▶ _WORK INSTRUCTIONS_: Reproduce the testosterone pharmacokinetics passage in full, word for word.

▶ _GIVEN TEXT_:

*** Block opens ***

Diagnosis: otherwise healthy male human subjects with seasonal allergic rhinitis in asymptomatic state
The following pharmacokinetic (PK) parameters were determined for all subjects in all treatments: Area under the serum concentration time plot up to 24 h (AUC0-24), the average of the observed concentration of testosterone and DHT in the 24 h interval (Cavg), minimum observed concentration of testosterone and DHT (Cmin), maximum observed concentration of testosterone and DHT (Cmax), and time of maximum observed concentration testosterone and DHT (tmax) for 3 treatment phases (Treatments 1-3). The relative PK profiles of the 3 treatments were determined using AUC0-24 and Cmax corrected for the serum testosterone concentration.

*** Block closes ***

▶ _DATASET EXCERPTS_:

*** Block opens ***

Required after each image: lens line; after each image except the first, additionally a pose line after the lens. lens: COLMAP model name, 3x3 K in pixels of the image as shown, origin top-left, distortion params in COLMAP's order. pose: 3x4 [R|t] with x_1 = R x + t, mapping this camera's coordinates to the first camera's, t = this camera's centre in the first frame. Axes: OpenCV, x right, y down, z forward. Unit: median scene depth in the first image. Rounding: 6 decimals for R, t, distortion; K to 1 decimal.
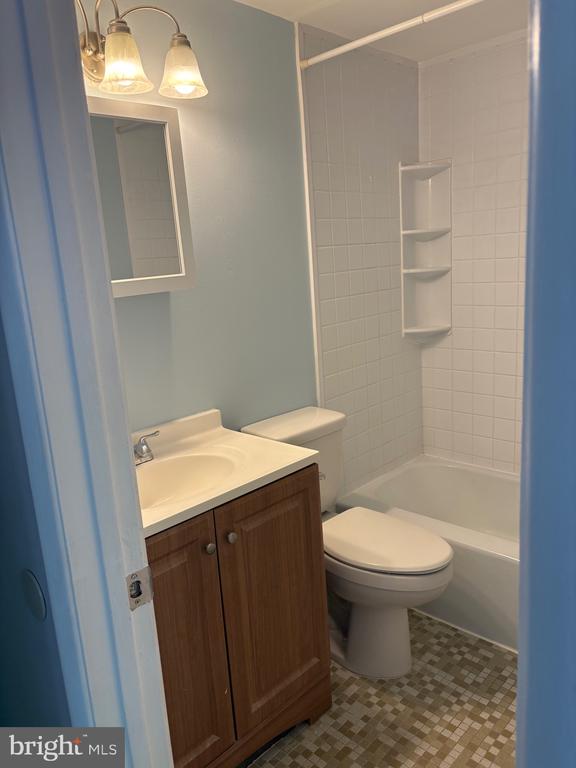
lens RADIAL K [[579.9, 0, 286.4], [0, 579.9, 380.8], [0, 0, 1]] dist [-0.001203, -0.006369]
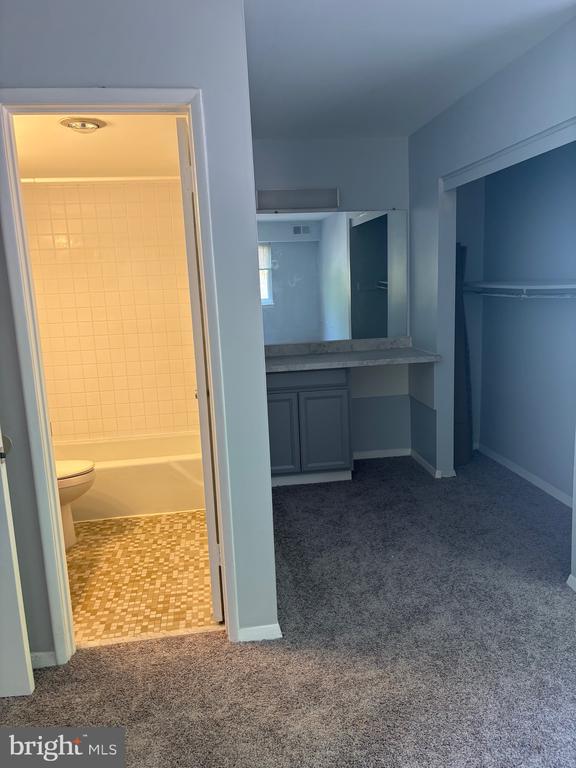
lens RADIAL K [[579.9, 0, 287.9], [0, 579.9, 384.8], [0, 0, 1]] dist [-0.001203, -0.006369]
pose [[0.618070, -0.099304, 0.779826, -0.758553], [0.176449, 0.984203, -0.014519, 0.194493], [-0.766065, 0.146574, 0.625828, -0.683449]]
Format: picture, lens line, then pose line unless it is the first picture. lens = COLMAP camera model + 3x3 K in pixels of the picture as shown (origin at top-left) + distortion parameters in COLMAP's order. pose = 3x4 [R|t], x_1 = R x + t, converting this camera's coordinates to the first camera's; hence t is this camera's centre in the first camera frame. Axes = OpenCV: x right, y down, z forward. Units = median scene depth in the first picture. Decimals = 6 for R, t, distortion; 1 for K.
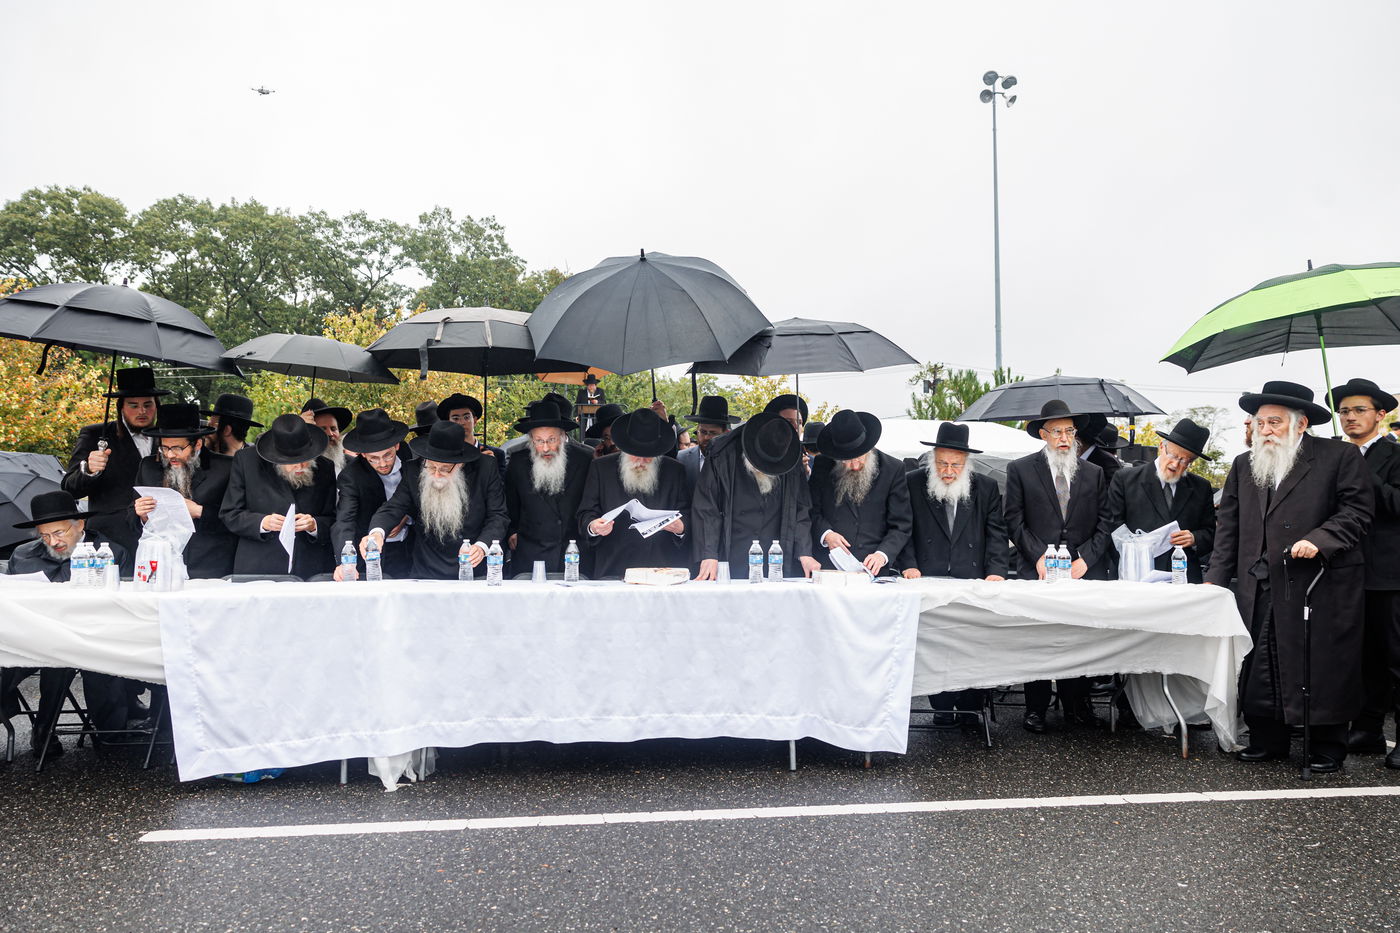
lens RADIAL K [[954.3, 0, 700.0], [0, 954.3, 466.5], [0, 0, 1]] dist [0.016105, 0.000055]
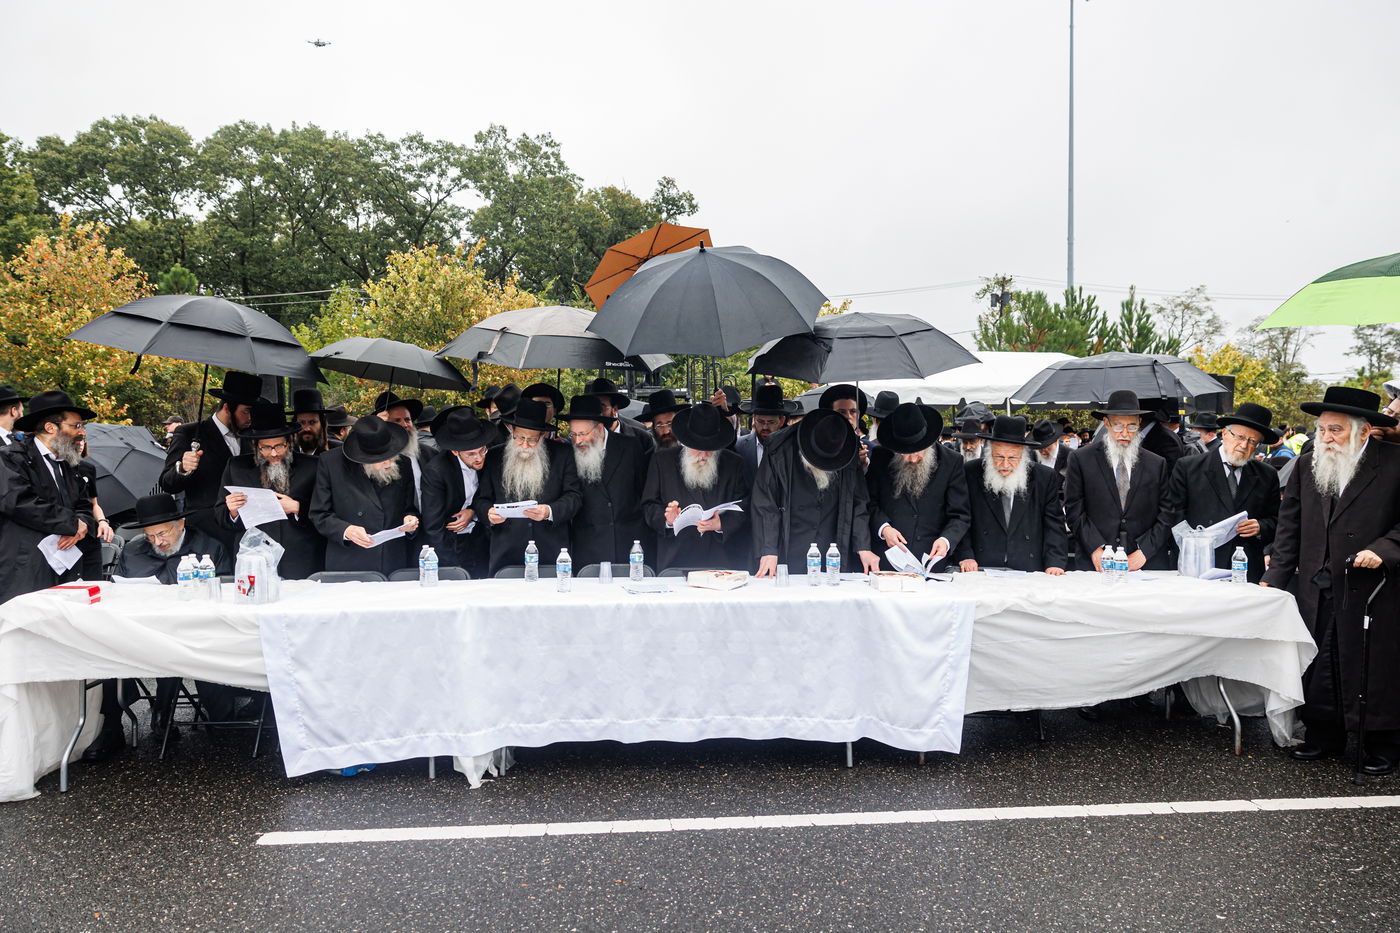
lens RADIAL K [[954.3, 0, 700.0], [0, 954.3, 466.5], [0, 0, 1]] dist [0.016105, 0.000055]
pose [[0.997873, -0.008071, -0.064687, 0.003690], [0.013758, 0.996029, 0.087958, -0.104408], [0.063720, -0.088661, 0.994022, -0.025767]]
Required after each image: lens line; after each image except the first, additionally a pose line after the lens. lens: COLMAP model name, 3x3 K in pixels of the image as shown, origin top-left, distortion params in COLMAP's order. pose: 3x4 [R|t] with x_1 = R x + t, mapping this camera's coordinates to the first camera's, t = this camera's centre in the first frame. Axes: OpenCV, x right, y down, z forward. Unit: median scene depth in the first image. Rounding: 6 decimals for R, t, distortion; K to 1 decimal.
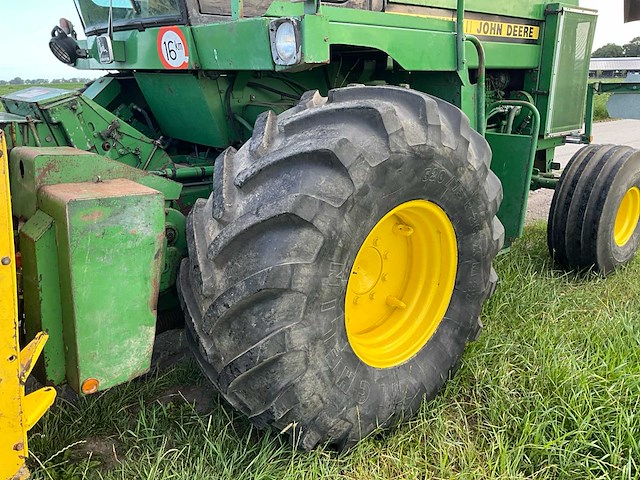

*** Block closes ***

▶ _EXERCISE RESPONSE_:
Diagnosis: otherwise healthy male human subjects with seasonal allergic rhinitis in asymptomatic state
The following pharmacokinetic (PK) parameters were determined for all subjects in all treatments: Area under the serum concentration time plot up to 24 h (AUC0-24), the average of the observed concentration of testosterone and DHT in the 24 h interval (Cavg), minimum observed concentration of testosterone and DHT (Cmin), maximum observed concentration of testosterone and DHT (Cmax), and time of maximum observed concentration testosterone and DHT (tmax) for 3 treatment phases (Treatments 1-3). The relative PK profiles of the 3 treatments were determined using AUC0-24 and Cmax corrected for the serum testosterone concentration.